Tuesday, February 23, 2016

I Would Have Writ

My 'poem selection' for the week -- "The Poem I Would Have Writ":

My life has been the poem I would have writ
But I could not both live and utter it.

-- Henry David Thoreau

The first words are the hardest. Sound
surrounds you in the womb, grows louder
when you’re born. You listen. You know
the day will come when you must speak
words, too — that’s how we make our way
through this trackless landscape called
the world. But how? And what to say?
And what does saying do?

Later, words come easily. You learn
to speak the language of what you
want and need, to help you find a
pathway into and through your life,
to make it clear what you believe,
reach out to friends, find work to do,
heal your wounds, ease your fears,
get chance on chance to give love
and receive. Sometimes words leap
out of you in ways you soon regret —
or in ways so magical you silently
rehearse them, hoping never to forget
how these words came out of the blue,
begging to have life breathed into
them by you. You live a life of words.

Then you learn that first words aren’t
the hardest. The hardest are the last.

There’s so much you want to say,
but time keeps taking time and all your
words away.
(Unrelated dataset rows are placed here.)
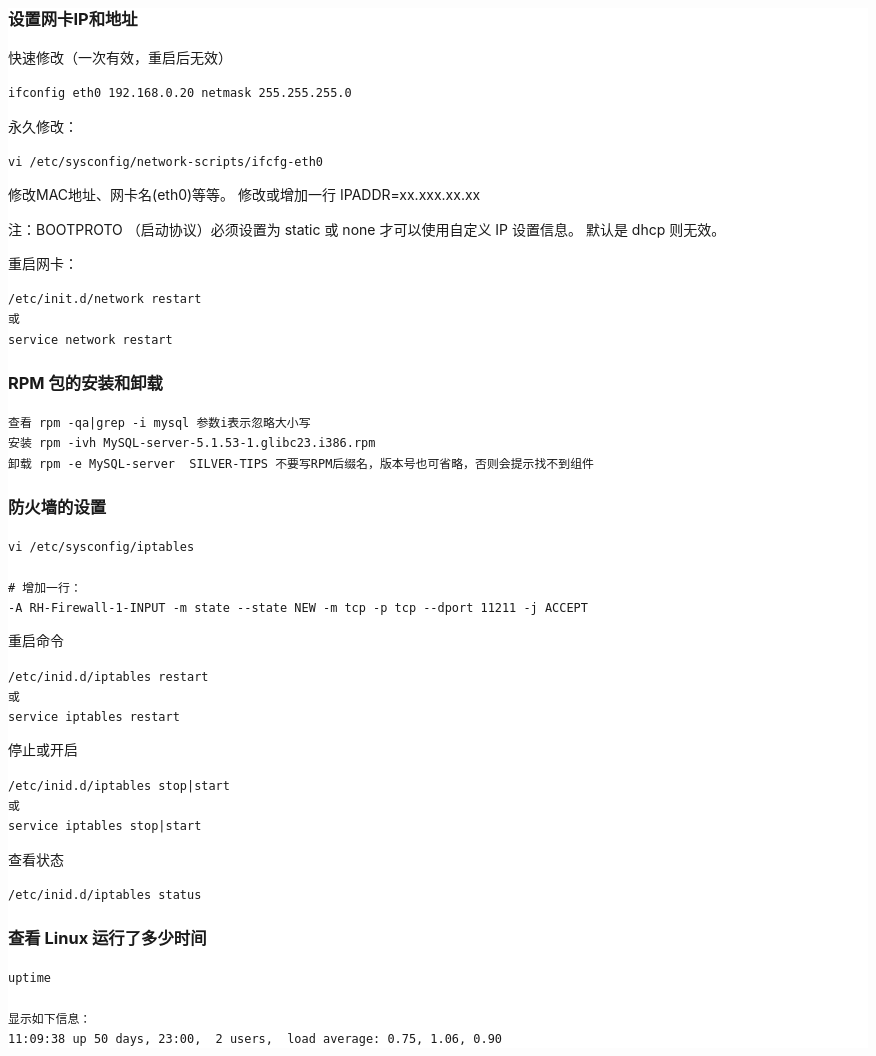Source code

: ### 设置网卡IP和地址

快速修改（一次有效，重启后无效）

    ifconfig eth0 192.168.0.20 netmask 255.255.255.0

永久修改：

    vi /etc/sysconfig/network-scripts/ifcfg-eth0

修改MAC地址、网卡名(eth0)等等。
修改或增加一行 IPADDR=xx.xxx.xx.xx

注：BOOTPROTO （启动协议）必须设置为 static 或 none 才可以使用自定义 IP 设置信息。
默认是 dhcp 则无效。

重启网卡：

    /etc/init.d/network restart
    或
    service network restart

### RPM 包的安装和卸载

    查看 rpm -qa|grep -i mysql 参数i表示忽略大小写
    安装 rpm -ivh MySQL-server-5.1.53-1.glibc23.i386.rpm
    卸载 rpm -e MySQL-server  SILVER-TIPS 不要写RPM后缀名，版本号也可省略，否则会提示找不到组件

### 防火墙的设置

    vi /etc/sysconfig/iptables

    # 增加一行：
    -A RH-Firewall-1-INPUT -m state --state NEW -m tcp -p tcp --dport 11211 -j ACCEPT

重启命令

    /etc/inid.d/iptables restart
    或
    service iptables restart

停止或开启

    /etc/inid.d/iptables stop|start
    或
    service iptables stop|start

查看状态

    /etc/inid.d/iptables status

### 查看 Linux 运行了多少时间

    uptime

    显示如下信息：
    11:09:38 up 50 days, 23:00,  2 users,  load average: 0.75, 1.06, 0.90
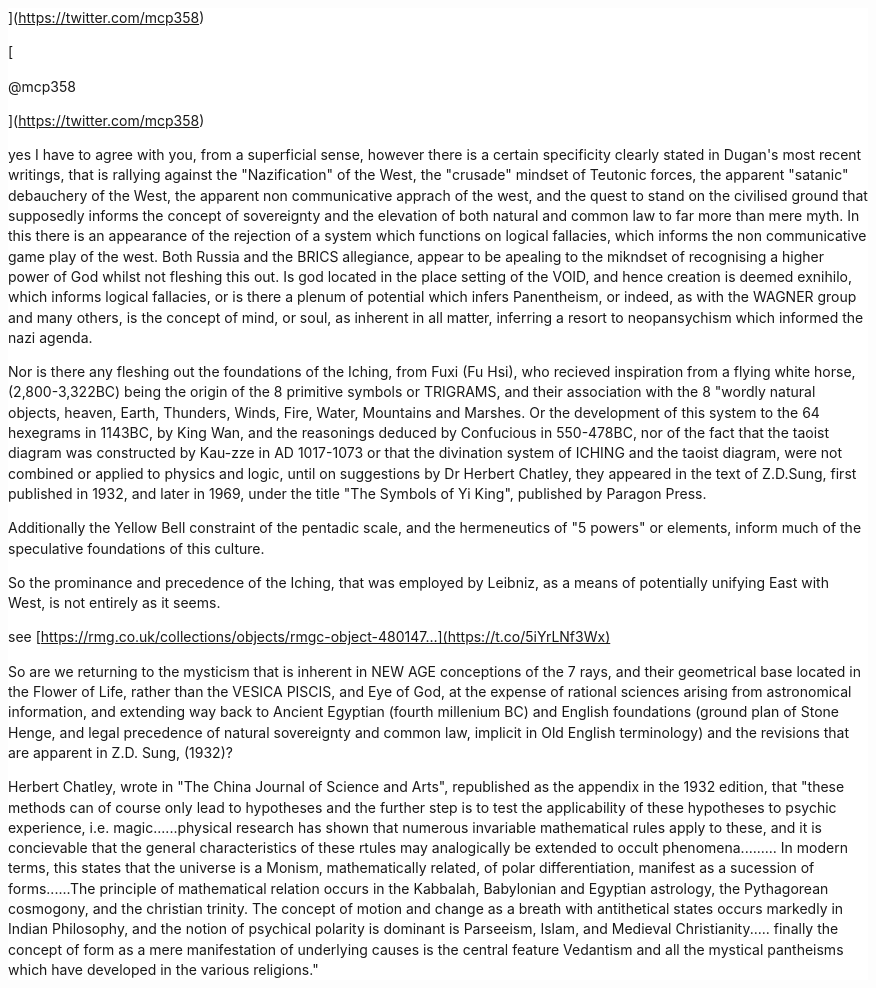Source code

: 

](https://twitter.com/mcp358)

[

@mcp358

](https://twitter.com/mcp358)

yes I have to agree with you, from a superficial sense, however there is a certain specificity clearly stated in Dugan's most recent writings, that is rallying against the "Nazification" of the West, the "crusade" mindset of Teutonic forces, the apparent "satanic" debauchery of the West, the apparent non communicative apprach of the west, and the quest to stand on the civilised ground that supposedly informs the concept of sovereignty and the elevation of both natural and common law to far more than mere myth. In this there is an appearance of the rejection of a system which functions on logical fallacies, which informs the non communicative game play of the west. Both Russia and the BRICS allegiance, appear to be apealing to the mikndset of recognising a higher power of God whilst not fleshing this out. Is god located in the place setting of the VOID, and hence creation is deemed exnihilo, which informs logical fallacies, or is there a plenum of potential which infers Panentheism, or indeed, as with the WAGNER group and many others, is the concept of mind, or soul, as inherent in all matter, inferring a resort to neopansychism which informed the nazi agenda. 

Nor is there any fleshing out the foundations of the Iching, from Fuxi (Fu Hsi), who recieved inspiration from a flying white horse, (2,800-3,322BC) being the origin of the 8 primitive symbols or TRIGRAMS, and their association with the 8 "wordly natural objects, heaven, Earth, Thunders, Winds, Fire, Water, Mountains and Marshes. Or the development of this system to the 64 hexegrams in 1143BC, by King Wan, and the reasonings deduced by Confucious in 550-478BC, nor of the fact that the taoist diagram was constructed by Kau-zze in AD 1017-1073 or that the divination system of ICHING and the taoist diagram, were not combined or applied to physics and logic, until on suggestions by Dr Herbert Chatley, they appeared in the text of Z.D.Sung, first published in 1932, and later in 1969, under the title "The Symbols of Yi King", published by Paragon Press. 

Additionally the Yellow Bell constraint of the pentadic scale, and the hermeneutics of "5 powers" or elements, inform much of the speculative foundations of this culture. 

So the prominance and precedence of the Iching, that was employed by Leibniz, as a means of potentially unifying East with West, is not entirely as it seems. 

see [https://rmg.co.uk/collections/objects/rmgc-object-480147…](https://t.co/5iYrLNf3Wx) 

So are we returning to the mysticism that is inherent in NEW AGE conceptions of the 7 rays, and their geometrical base located in the Flower of Life, rather than the VESICA PISCIS, and Eye of God, at the expense of rational sciences arising from astronomical information, and extending way back to Ancient Egyptian (fourth millenium BC) and English foundations (ground plan of Stone Henge, and legal precedence of natural sovereignty and common law, implicit in Old English terminology) and the revisions that are apparent in Z.D. Sung, (1932)? 

Herbert Chatley, wrote in "The China Journal of Science and Arts", republished as the appendix in the 1932 edition, that "these methods can of course only lead to hypotheses and the further step is to test the applicability of these hypotheses to psychic experience, i.e. magic......physical research has shown that numerous invariable mathematical rules apply to these, and it is concievable that the general characteristics of these rtules may analogically be extended to occult phenomena......... In modern terms, this states that the universe is a Monism, mathematically related, of polar differentiation, manifest as a sucession of forms......The principle of mathematical relation occurs in the Kabbalah, Babylonian and Egyptian astrology, the Pythagorean cosmogony, and the christian trinity. The concept of motion and change as a breath with antithetical states occurs markedly in Indian Philosophy, and the notion of psychical polarity is dominant is Parseeism, Islam, and Medieval Christianity..... finally the concept of form as a mere manifestation of underlying causes is the central feature Vedantism and all the mystical pantheisms which have developed in the various religions."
How to say — amid the
flood of grief and gratitude you feel —
“Thank you!”, or “How beautiful, how
grand!”, or “I’m so glad I survived…”,
or “I was changed forever the day
we two joined hands and lives.”

As you reach for your last words,
you realize, this is it — this ebbing tide
of language called your life, words
trailing into silence, this unfinished poem
you would have writ — had it not been
for the heartache and the gift of all
the years that you've been living it.